We also familiarised ourselves with the rhythm you get if you clap just numbers 1, 4 and 7 – the typical tango rhythm. We listened to some different Piazzolla examples – originals with him performing, and arrangements by other composers/orchestras – and the children could recognise this tango rhythm, and also tried counting out cycles of 8 under their breath to try and identify which numbers had been left out in other rhythms they could hear.

This was our last project together for the year, so it was an opportunity to cast my eye arond the group and note the kinds of developments and changes I’d seen over the year:

  • The clarinetist who took on an improvised solo each project, but in this third project was now really listening to what he was playing, slowing down enough to hear the music and have time to hear his ideas in his head before playing them. No more guessing and hoping for the best!
  • The serious young violinist who took part in three try-outs (in previous years) before being offered a place in this year’s ensemble. She is so quiet – one of those students you fear will get overlooked… but in the small groups she always had contributions to make, was always engaged, and locked the music into her memory as it evolved. She played a solo with her small group in this September project – a melodic line that she created herself and played with considerable assurance.
  • The young trumpeter with his somewhat unstable playing (in the tradition of young trumpeters everywhere) whose playing had just soared this project! I commented on it to his mother and she explained that he’d just been given a new trumpet, and was practising all the time. Such a difference a decent instrument makes to young players!
  • The very shy clarinetist whose contributions in the warm-up games became gradually more extrovert as the year went on. She remained quiet, but upon closer attention revealed many original ideas.
  • The flautist who is the youngest member of our group and who I suspect was occassionally a bit overwhelmed by all the boisterous big kids, but who is a lovely player. In this project, a brief explanation I gave her group about sequences in music, and how you can use them to build an improvisation, led to her performing a confident and musical improvised solo with her group, making rich use of sequential material
  • The cellist who plays beautifully but who struggled to make eye contact with any of us at the start of the year, still struggles to make eye contact with any of us! And still plays beautifully.
  • Another young trumpeter who grooved away during our syncopated rhythmic taps, and embellished our whole-ensemble choruses with extra notes, a few more each time. He was having a ball!

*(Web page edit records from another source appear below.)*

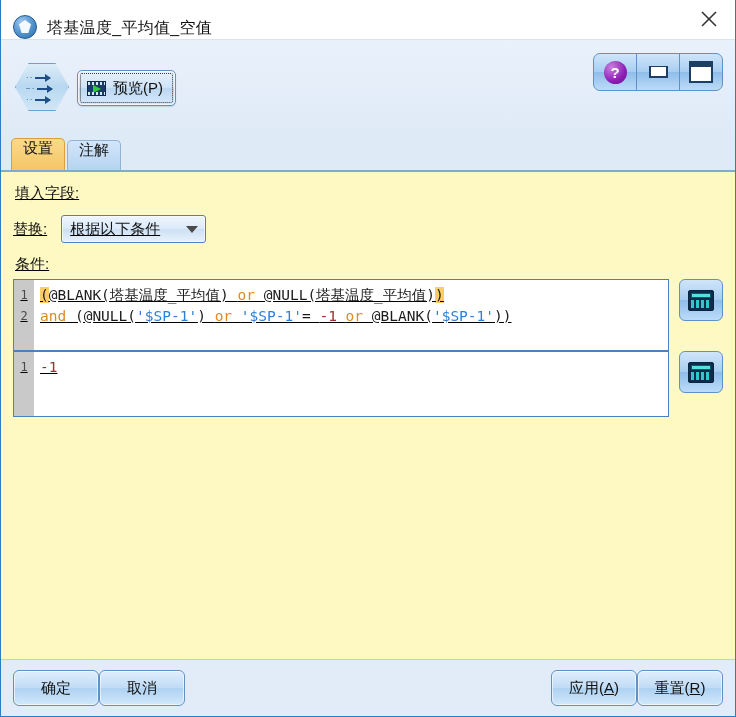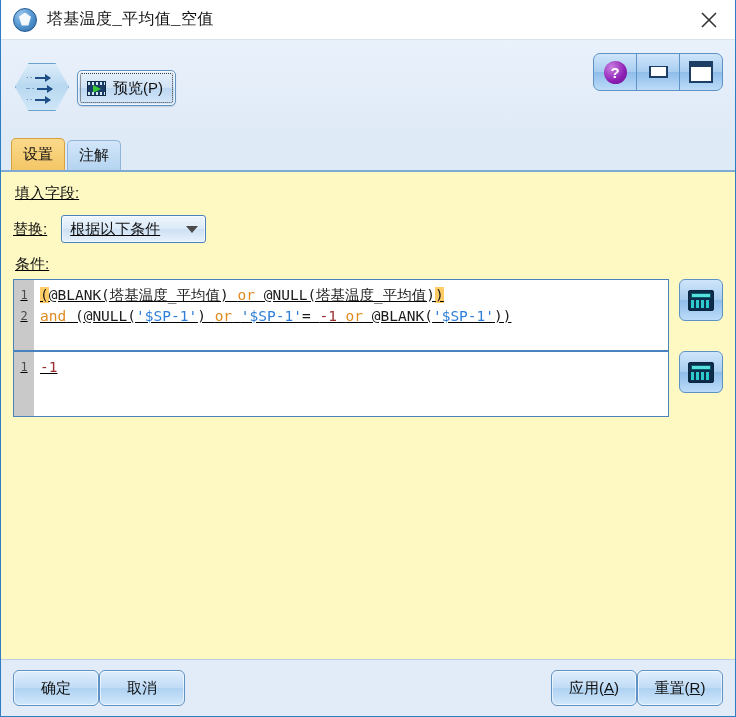"塔基温度_平均值_空值" .titlebar { align-items: center -> flex-end; font-family: Liberation Mono, monospace -> none }
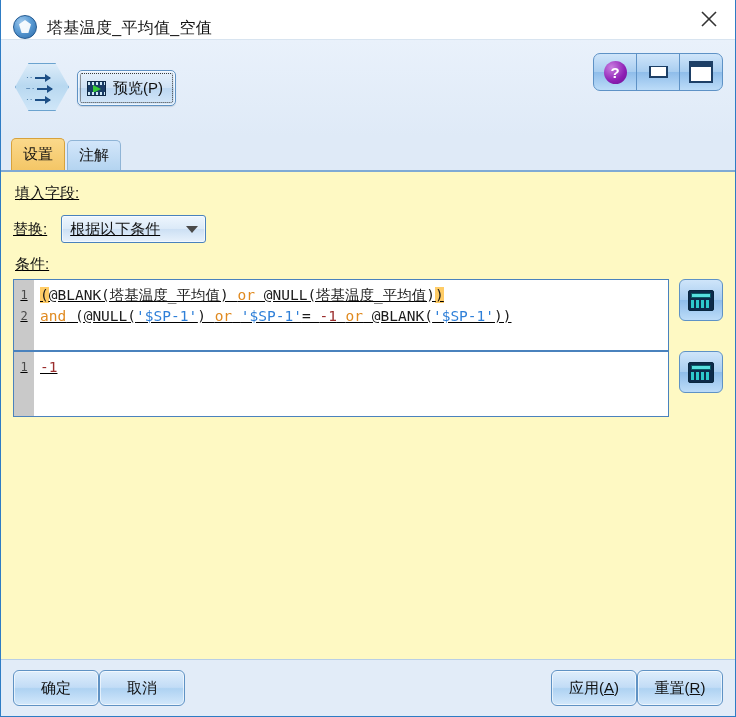"设置" .tab { align-items: center -> flex-start }
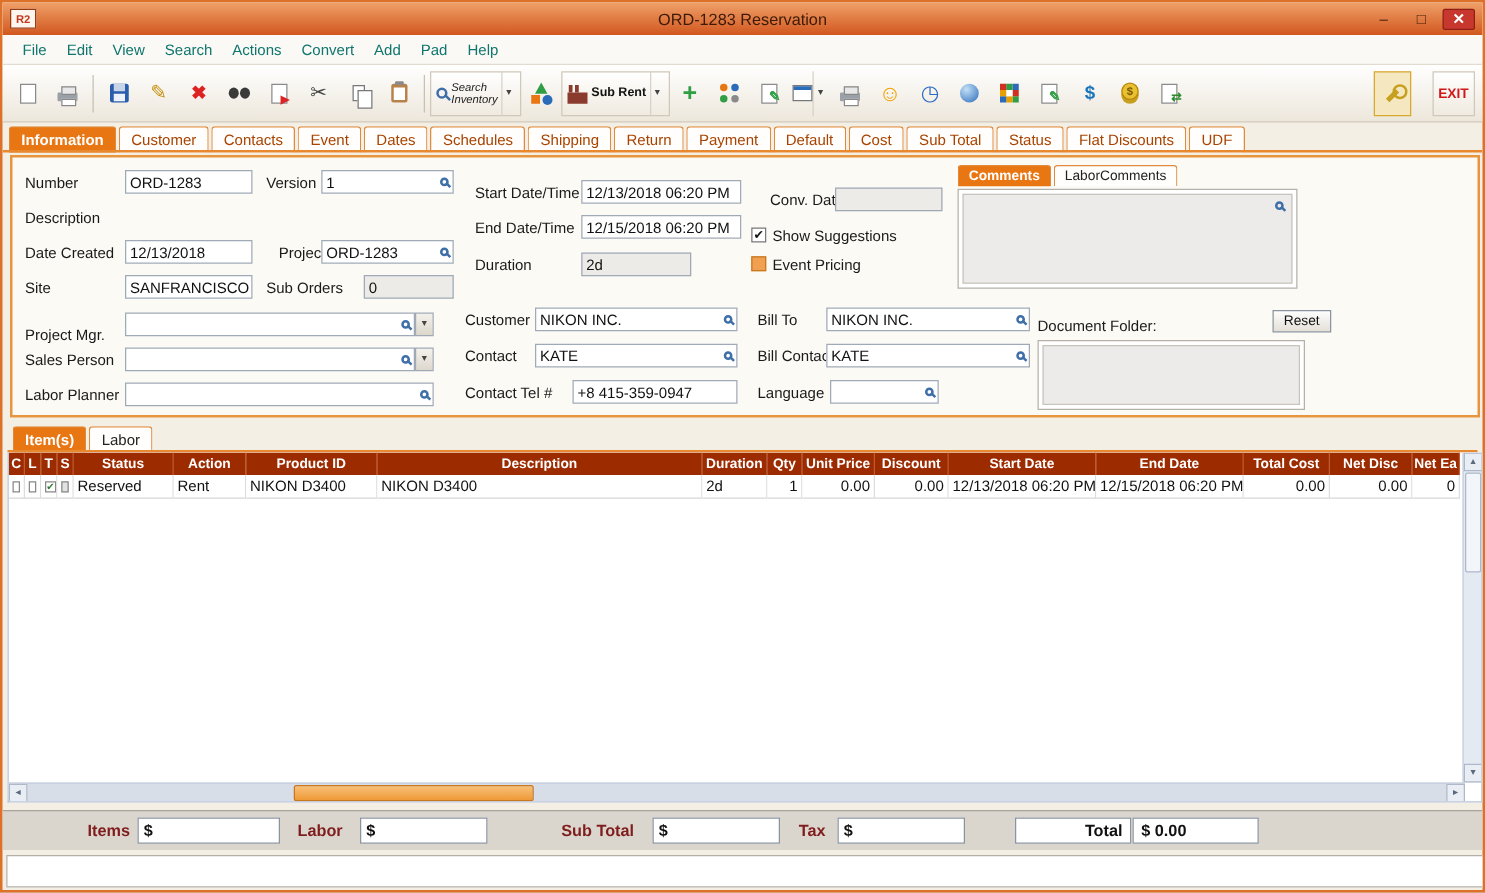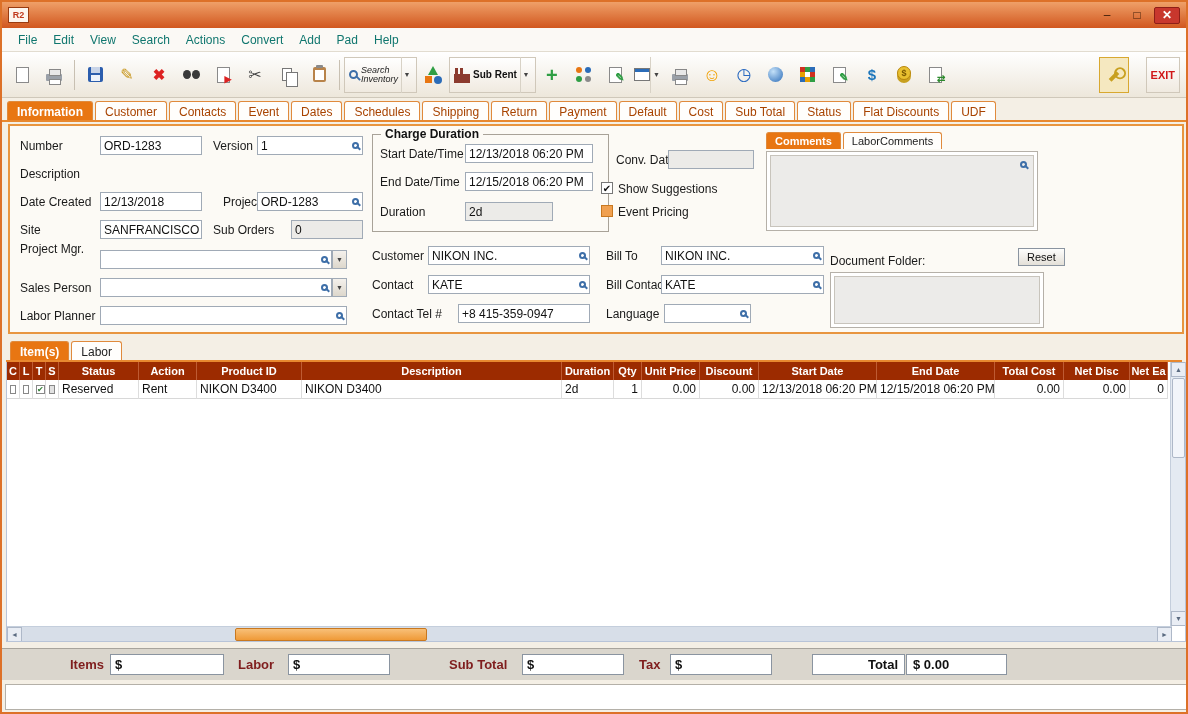"ORD-1283 Reservation" div.wtitle { html: none -> <div>ORD-1283 Reservation</div> }
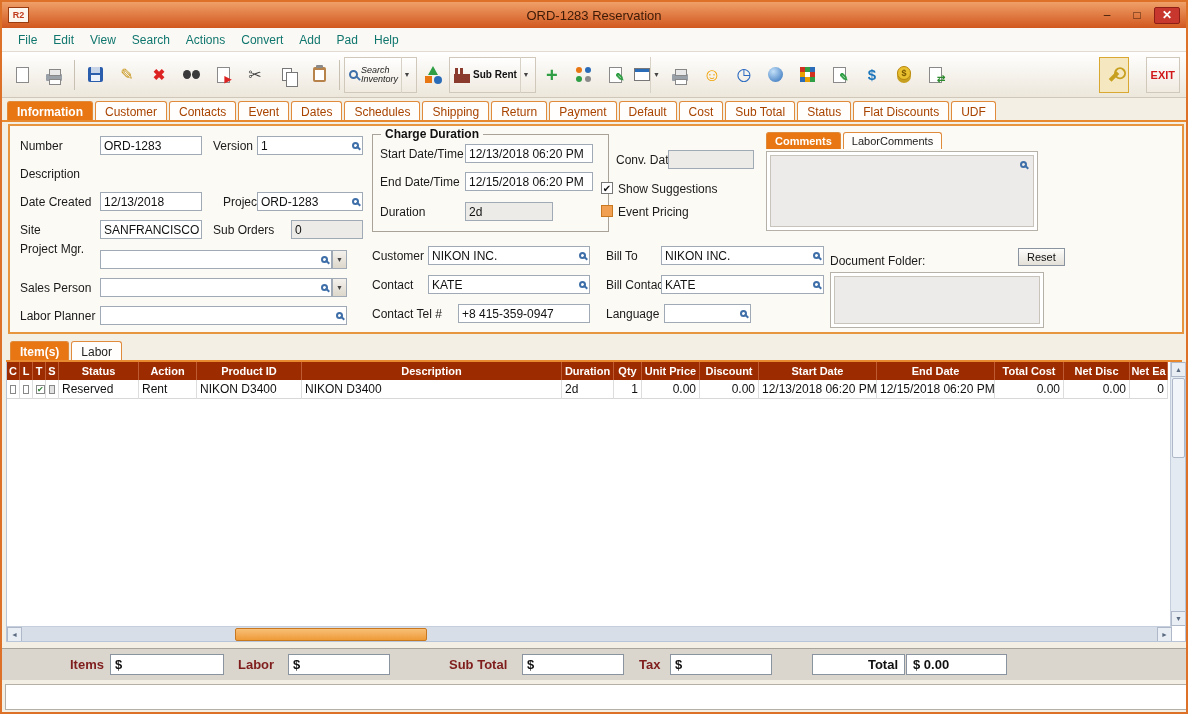"Charge Duration" div.grp { html: <div> <div>Charge Duration</div> </div> -> none }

We will hopefully see many of these young players again, because now that they have finished their year in the MSO Artplay Ensemble, they become what we call Graduates, who can take part in a big range of creative projects throughout the year. The whole program between MSO and ArtPlay is into its 5th year now, and I am getting the privilege of seeing these young musicians grow and develop into their teenage years. That’s unusual for someone like me who usually works in schools or with groups for finite periods of time – unlike teachers in schools.